QUEM TEM CONTATINHOS É AGENDA


Sinto-me desajustada nesse mundo onde predominam “crushes”, “contatinhos” e “ficantes”, novas patentes amorosas que definem relações frívolas e voláteis. Sou uma estranha nesse ninho, ou melhor, nessa aldeia global. No imperativo dessa reconfiguração pós- moderna, que prima por relacionamentos instantâneos, fugazes, frios e impessoais estou realmente “fora da casinha”. O que me espanta é que por trás disso existe uma indústria que fomenta e alimenta esse desvínculo. Como podemos achar “normal” o fato de a gente ter contato físico ou sexual, trocar carícias e fluidos com uma pessoa e simplesmente ignorá-la horas depois.

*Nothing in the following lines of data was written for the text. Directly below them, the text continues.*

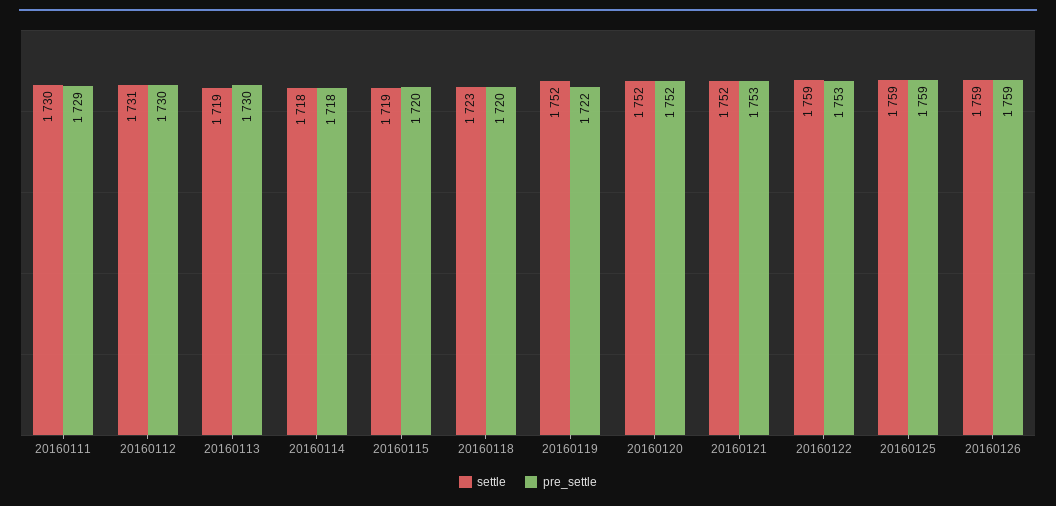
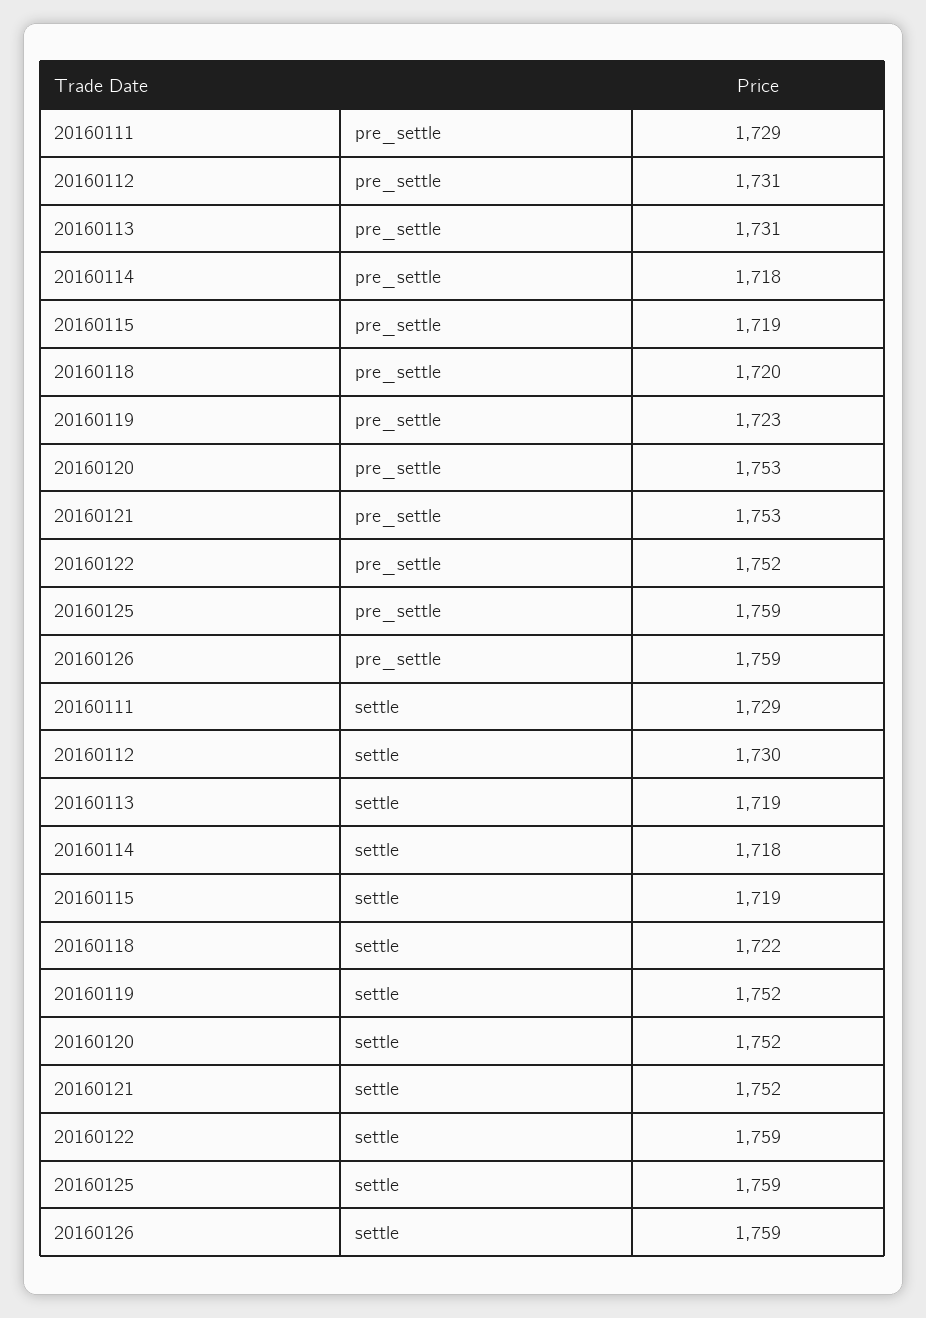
  {
    "settle": {
-     "20160111": 1730,
+     "20160111": 1729,
-     "20160112": 1731,
+     "20160112": 1730,
      "20160113": 1719,
      "20160114": 1718,
      "20160115": 1719,
-     "20160118": 1723,
+     "20160118": 1722,
      "20160119": 1752,
      "20160120": 1752,
      "20160121": 1752,
      "20160122": 1759,
      "20160125": 1759,
      "20160126": 1759
    },
    "pre_settle": {
      "20160111": 1729,
-     "20160112": 1730,
+     "20160112": 1731,
-     "20160113": 1730,
+     "20160113": 1731,
      "20160114": 1718,
-     "20160115": 1720,
+     "20160115": 1719,
      "20160118": 1720,
-     "20160119": 1722,
+     "20160119": 1723,
-     "20160120": 1752,
+     "20160120": 1753,
      "20160121": 1753,
-     "20160122": 1753,
+     "20160122": 1752,
      "20160125": 1759,
      "20160126": 1759
    }
  }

Descartá- la como um lenço de papel? Nem um “olá” no dia seguinte, um “bom dia” ou uma mensagem fofa. No meu código de ética isso se chama consideração. Podem me rotular de antiquada. Sou dessas! Sim, posso estar fora dessa nova ordem. Mas prefiro realmente ficar à margem a compactuar com essa falta de compromisso, leia-se compromisso: respeito. Respeito pelo outro, pelo que viveram juntos, mesmo que a vivência tenha durado apenas algumas horas ou uma noite, não importa. Houve envolvimento e nesse jogo é muito difícil alguém sair sem nenhuma expectativa. Claro que ninguém é obrigado a manter um relacionamento se esse não é seu desejo, mas as coisas precisam ficar claras para ambos. Deixar o outro no vácuo é covardia. Desaparecer, não entrar em contato, não mandar sinal de fumaça, expressa sim uma comunicação, só que dúbia: desinteresse ou jogo de sedução (para valorizar o passe), fazendo-se de “difícil”. As duas situações são lamentáveis a meu ver. Fazer joguinhos reflete uma absurda imaturidade emocional. Geralmente são pessoas inseguras, narcisistas que preferem colecionar aventuras amorosas (para se autoafirmarem) a terem relacionamentos felizes e duradouros, até porque são incapazes de mantê-los, pois são superficiais e autocentradas. Pessoas empoderadas e maduras sabem o que querem. Gostam de expressar o que sentem, sem medo de serem diminuídas em seu valor. O que se sente precisa ser dito ( não leve para o túmulo). Se o outro te faz bem, ele precisa saber, é dessa forma que as relações são construídas. Não tenha vergonha, receio ou medo da rejeição. Se expresse! A fala é a linguagem perfeita para se manter ou quebrar vínculos. As palavras ternas e sinceras criam fortes conexões e relacionamentos consistentes. Elas se acomodam no coração, até dos mais insensíveis.